Book: who moved my cheese!

 


Core Idea: Change is inevitable — the only real choice is how fast you adapt to it.

Insight 1: The book frames its lessons as a parable told at a class reunion, because a story about "cheese" (a stand-in for anything you want — a job, a account, a market share number) lets people discuss change without feeling personally criticized.

Insight 2: Four characters carry the whole argument: two mice, Sniff and Scurry, who react on instinct, and two "littlepeople," Hem and Haw, who react with beliefs, emotion, and overthinking — showing that intelligence can sometimes slow down adaptation rather than speed it up.

Application: Before your next category review, name your own "cheese" explicitly (a client, a share point, a legacy SKU) — you can't notice it moving if you've never defined what it is.


Chapter 1: Finding Cheese

Core Idea: Success can quietly turn into complacency the moment you stop checking whether the thing you depend on is still there.

Insight 1: All four characters find a huge supply of cheese at "Cheese Station C" and settle into a routine — the mice keep sniffing around out of habit, but Hem and Haw stop checking altogether and treat the cheese as guaranteed.

Insight 2: Haw and Hem move their homes closer to the station and build their identity around it ("This is MY cheese"), which is the exact moment ownership starts to blind them to risk.

Application: Pick your best-performing SKU, distributor, or account and ask: when did I last check the underlying assumption that's keeping it strong? Schedule that check now, not after volumes drop.


Chapter 2: No Cheese!

Core Idea: The same event hits different people differently — your reaction to disruption is a choice, not a given.

Insight 1: Sniff and Scurry notice the cheese supply shrinking days in advance because they never stopped monitoring it, so when it's finally gone they aren't shocked — they simply move on and start searching.

Insight 2: Hem and Haw are blindsided and respond with denial and outrage ("This isn't fair!"), because they had stopped monitoring and had emotionally invested in the cheese staying put.

Application: Next time a category, promo, or forecast underperforms, separate the two reactions consciously — first vent for five minutes if you need to, then switch to "what do the numbers say I should do next," the way Sniff and Scurry would.


Chapter 3: Getting Beyond Fear

Core Idea: Fear of the unknown keeps people stuck long after the old option has already stopped working.

Insight 1: Hem refuses to leave the empty station, convinced the cheese will reappear if he just waits — his fear of the maze (uncertainty) is greater than his fear of starving where he is.
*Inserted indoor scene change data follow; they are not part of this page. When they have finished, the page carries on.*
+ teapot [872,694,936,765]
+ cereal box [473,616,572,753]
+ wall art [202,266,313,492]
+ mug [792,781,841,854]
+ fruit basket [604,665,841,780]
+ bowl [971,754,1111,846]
Insight 2: Haw eventually laughs at his own fear and realizes it's making his situation worse, not safer — the turning point comes when he pictures himself enjoying new cheese, which is more motivating than fear of the old one running out.
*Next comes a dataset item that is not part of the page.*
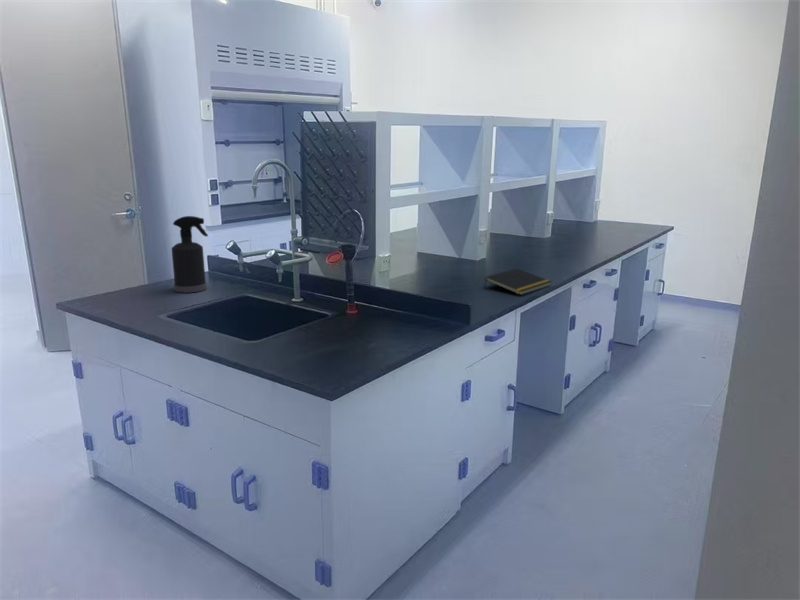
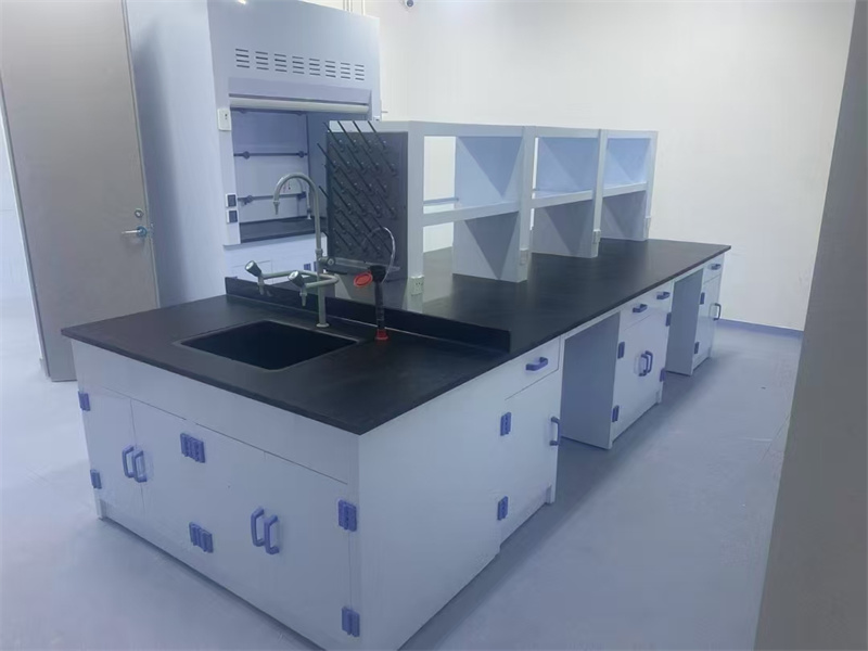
- notepad [483,267,553,296]
- spray bottle [171,215,209,294]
Application: When you're avoiding a hard call (dropping a legacy line, restructuring a team, exiting a low-margin channel), write down what you're afraid will happen if you act — then what's actually happening because you haven't. Usually the second list is longer.


Chapter 4: Enjoying the Adventure

Core Idea: Once you commit to moving, the search itself becomes energizing rather than threatening.

Insight 1: As Haw explores the maze, he writes short lessons on the walls as he learns them — a way of turning a stressful search into a running record of insight he can act on and later share.

Insight 2: Haw finds small bits of cheese along the way that keep him going, showing that partial progress and small wins during a transition matter as much as the final destination.

Application: During any restructuring or new-market push, log quick wins as you go (a pilot store's uplift, an early distributor sign-up) — visible small progress keeps momentum up better than waiting for the final result.


Chapter 5: Moving With the Cheese

Core Idea: The reward for adapting early is arriving at the new opportunity before others do.

Insight 1: Haw finally reaches Cheese Station N, an even bigger supply than before, and finds Sniff and Scurry already comfortably settled in — they got there first because they moved the moment the signal changed.

Insight 2: Haw goes back and writes his lessons clearly on the wall in case Hem ever decides to follow, but he doesn't wait for Hem or try to force him — he moves on with his own life.

Application: When you spot a shift early (a channel gaining share, a format losing relevance), move your resources toward it ahead of the category — and don't let a colleague's or team's resistance to change delay your own action.


Conclusion: The Discussion

Core Idea: The parable only has value if you use it to name and change a real, specific behavior of your own.

Insight 1: Back at the reunion, the group applies the story directly to their careers and relationships, admitting which character they've each been at different points — the point isn't the story, it's the self-recognition.

Insight 2: The group agrees the biggest barrier isn't the change itself but the fear and belief systems people build around the old way of doing things.

Application: Identify one part of your role where you're currently "Hem" — waiting, justified, and stuck — and take one concrete action this week that "Haw" would take instead.